2026-05-11 17:08Incident dispatched to warroom.
2026-05-11 17:14Frontend doctor reports proximate cause + defers to backend.
2026-05-11 17:30Backend doctor refutes SW-boot-regression hypothesis with prod-api / DB / SW-boot evidence.
2026-05-11 17:36Validator confirms synthesis with validated / high confidence.
2026-05-11 17:38Incident doc published. Status: closed, fix queued for implementation by the operator.
2026-05-13 04:59Bridge files TOBY-14 ("Ship the blank-extension-page reliability hotfix") into the warroom inbox.
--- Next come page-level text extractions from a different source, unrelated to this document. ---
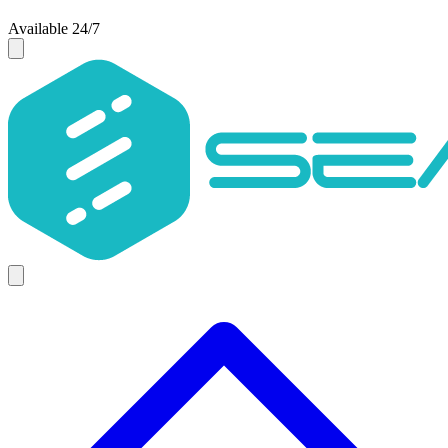
Available 24/7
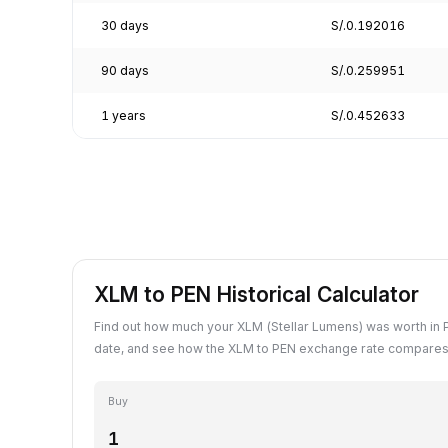
30 days
S/.0.192016
90 days
S/.0.259951
1 years
S/.0.452633
XLM to PEN Historical Calculator
Find out how much your XLM (Stellar Lumens) was worth in 
date, and see how the XLM to PEN exchange rate compares 
Buy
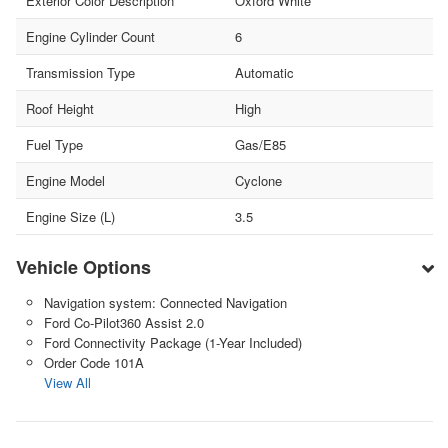
Exterior Color Description
Oxford White
Engine Cylinder Count
6
Transmission Type
Automatic
Roof Height
High
Fuel Type
Gas/E85
Engine Model
Cyclone
Engine Size (L)
3.5
Vehicle Options
Navigation system: Connected Navigation
Ford Co-Pilot360 Assist 2.0
Ford Connectivity Package (1-Year Included)
Order Code 101A
View All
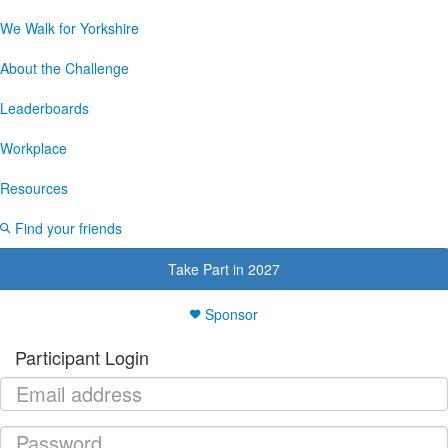
We Walk for Yorkshire
About the Challenge
Leaderboards
Workplace
Resources
Find your friends
Take Part in 2027
Sponsor
Participant Login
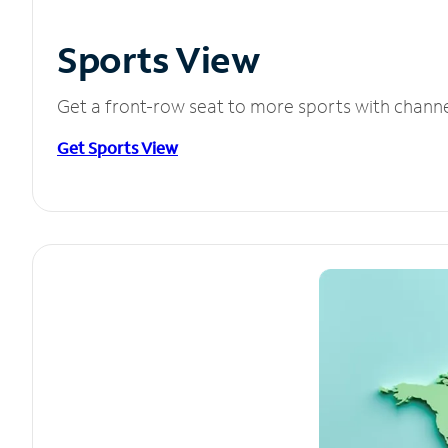
Sports View
Get a front-row seat to more sports with chann
Get Sports View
2026-05-13 05:08Fix-shipper opens PR https://github.com/axiomzen/toby-mono-repo/pull/12. Status: shipped.

PR shipped

  • PR URL: https://github.com/axiomzen/toby-mono-repo/pull/12
  • Branch: warroom/2026-05-11-blank-extension-page-toby-14
  • Commit: 06baf0f8a (base 75a09e34d on origin/main)
  • Source ticket: TOBY-14
  • Shipper run: b3400d87-0830-4f89-bb70-4c3907c085f1 (artifact: artifacts/toby-incident-fix-shipper/b3400d87-0830-4f89-bb70-4c3907c085f1/ship-result.md)
  • Files touched:
    • apps/extension/app/state/accessors/user.tsx (Layer 1 — 5s timeout fail-open on getUser())
    • apps/extension/app/hooks/useOnboarding2Draft.ts (Layer 1 — same shape on isReady)
    • apps/extension/app/containers/Toby.tsx (Layer 2 + Layer 3 — StuckRecoveryScreen at 8s + NewTabHangShown beacon)
    • apps/extension/app/components/StuckRecoveryScreen.tsx (new component, copy "Your tabs are safe. Tap to recover.")
  • What was deliberately NOT included (per the "Follow-ups" section): Layer-1 shape for isInitializing, the SW-hardening trio, the Layer-1 telemetry beacon. Those remain queued as separate work.
  • Verify plan: the doc's "Verify plan" section above is the canonical checklist for CI + reviewer manual repro. No local typecheck/lint ran in the ephemeral worktree (no node_modules); the diff is minimal and additive, relying on CI for the full check.